> _Task to complete_: Within this listing, how many lines include the word "hardback"? Only the number should be given.

> _Recorded data_:
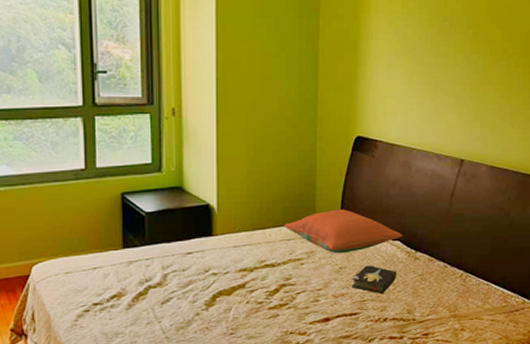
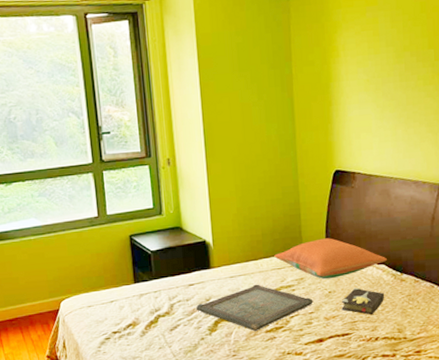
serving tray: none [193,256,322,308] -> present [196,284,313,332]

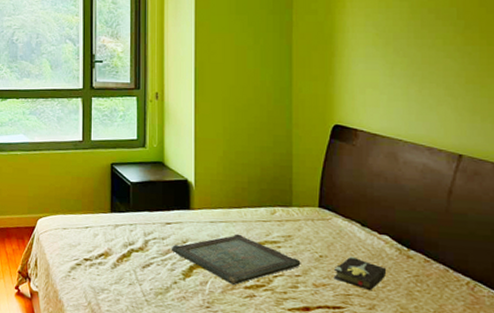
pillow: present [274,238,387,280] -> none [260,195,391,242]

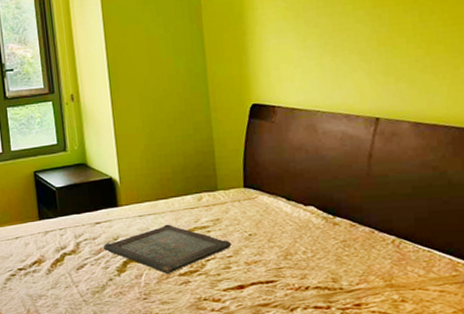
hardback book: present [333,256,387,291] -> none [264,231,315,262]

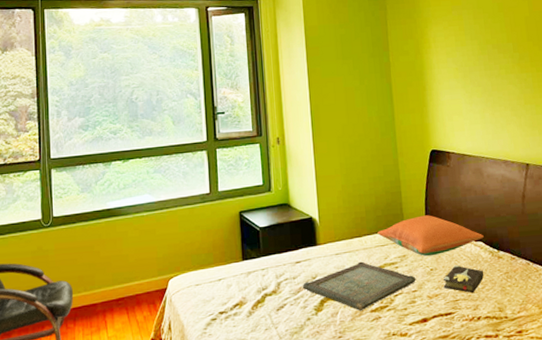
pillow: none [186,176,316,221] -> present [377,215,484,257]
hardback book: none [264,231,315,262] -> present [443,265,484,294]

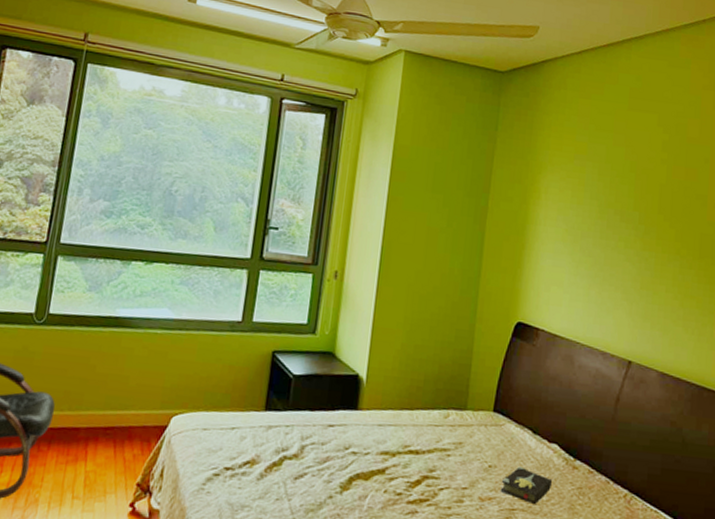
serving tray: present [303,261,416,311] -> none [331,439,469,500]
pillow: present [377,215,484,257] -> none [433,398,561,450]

* * *

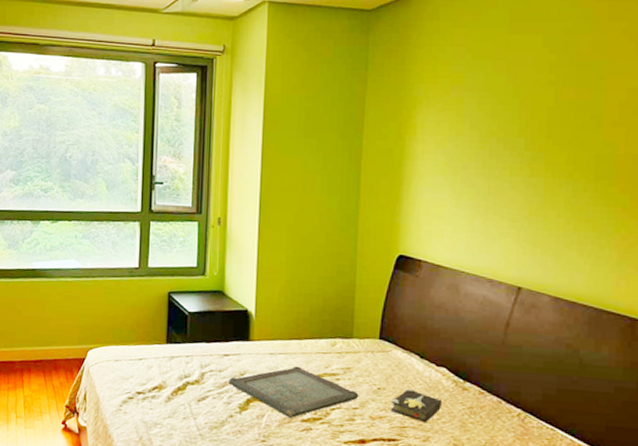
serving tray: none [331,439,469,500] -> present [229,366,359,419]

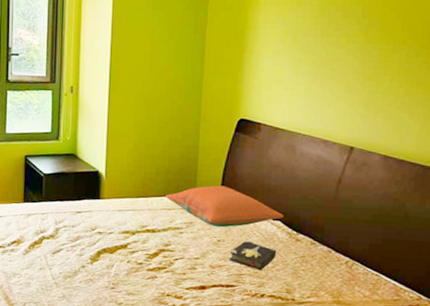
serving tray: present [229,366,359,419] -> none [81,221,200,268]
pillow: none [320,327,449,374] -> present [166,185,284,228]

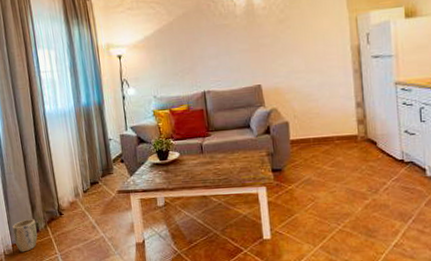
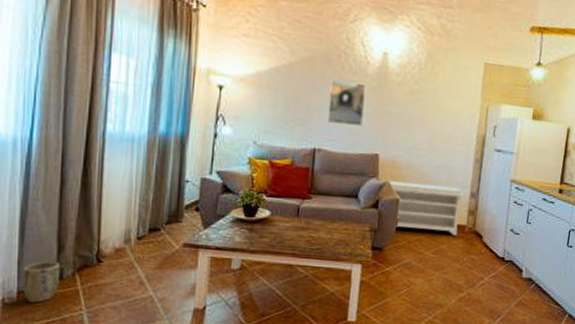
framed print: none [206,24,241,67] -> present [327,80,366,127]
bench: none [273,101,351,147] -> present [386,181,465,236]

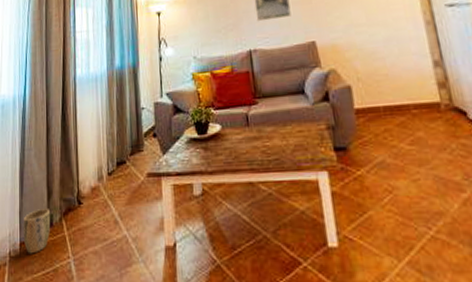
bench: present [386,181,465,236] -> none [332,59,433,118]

> _Response box_: 2